Data shown =
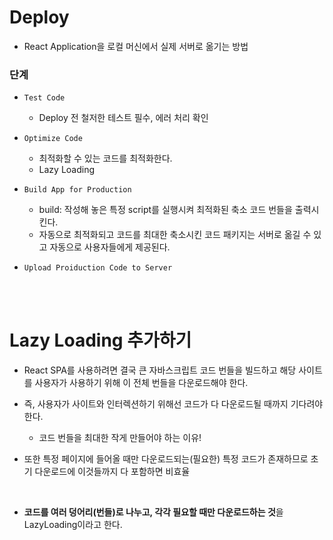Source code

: # Deploy

- React Application을 로컬 머신에서 실제 서버로 옮기는 방법

### 단계

- `Test Code`
  - Deploy 전 철저한 테스트 필수, 에러 처리 확인

- `Optimize Code`
  - 최적화할 수 있는 코드를 최적화한다.
  - Lazy Loading

- `Build App for Production`
  - build: 작성해 놓은 특정 script를 실행시켜 최적화된 축소 코드 번들을 출력시킨다.
  - 자동으로 최적화되고 코드를 최대한 축소시킨 코드 패키지는 서버로 옮길 수 있고 자동으로 사용자들에게 제공된다.

- `Upload Proiduction Code to Server`

<br><br>

# Lazy Loading 추가하기

- React SPA를 사용하려면 결국 큰 자바스크립트 코드 번들을 빌드하고 해당 사이트를 사용자가 사용하기 위해 이 전체 번들을 다운로드해야 한다.
- 즉, 사용자가 사이트와 인터렉션하기 위해선 코드가 다 다운로드될 때까지 기다려야한다.
  - 코드 번들을 최대한 작게 만들어야 하는 이유!

- 또한 특정 페이지에 들어올 때만 다운로드되는(필요한) 특정 코드가 존재하므로 초기 다운로드에 이것들까지 다 포함하면 비효율
<br>

- **코드를 여러 덩어리(번들)로 나누고, 각각 필요할 때만 다운로드하는 것**을 LazyLoading이라고 한다.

Task prompt = The answer is the listing above repeated verbatim, minus its images.

Result for this exercise =
Source code

: # Deploy

- React Application을 로컬 머신에서 실제 서버로 옮기는 방법

### 단계

- `Test Code`
  - Deploy 전 철저한 테스트 필수, 에러 처리 확인

- `Optimize Code`
  - 최적화할 수 있는 코드를 최적화한다.
  - Lazy Loading

- `Build App for Production`
  - build: 작성해 놓은 특정 script를 실행시켜 최적화된 축소 코드 번들을 출력시킨다.
  - 자동으로 최적화되고 코드를 최대한 축소시킨 코드 패키지는 서버로 옮길 수 있고 자동으로 사용자들에게 제공된다.

- `Upload Proiduction Code to Server`

<br><br>

# Lazy Loading 추가하기

- React SPA를 사용하려면 결국 큰 자바스크립트 코드 번들을 빌드하고 해당 사이트를 사용자가 사용하기 위해 이 전체 번들을 다운로드해야 한다.
- 즉, 사용자가 사이트와 인터렉션하기 위해선 코드가 다 다운로드될 때까지 기다려야한다.
  - 코드 번들을 최대한 작게 만들어야 하는 이유!

- 또한 특정 페이지에 들어올 때만 다운로드되는(필요한) 특정 코드가 존재하므로 초기 다운로드에 이것들까지 다 포함하면 비효율
<br>

- **코드를 여러 덩어리(번들)로 나누고, 각각 필요할 때만 다운로드하는 것**을 LazyLoading이라고 한다.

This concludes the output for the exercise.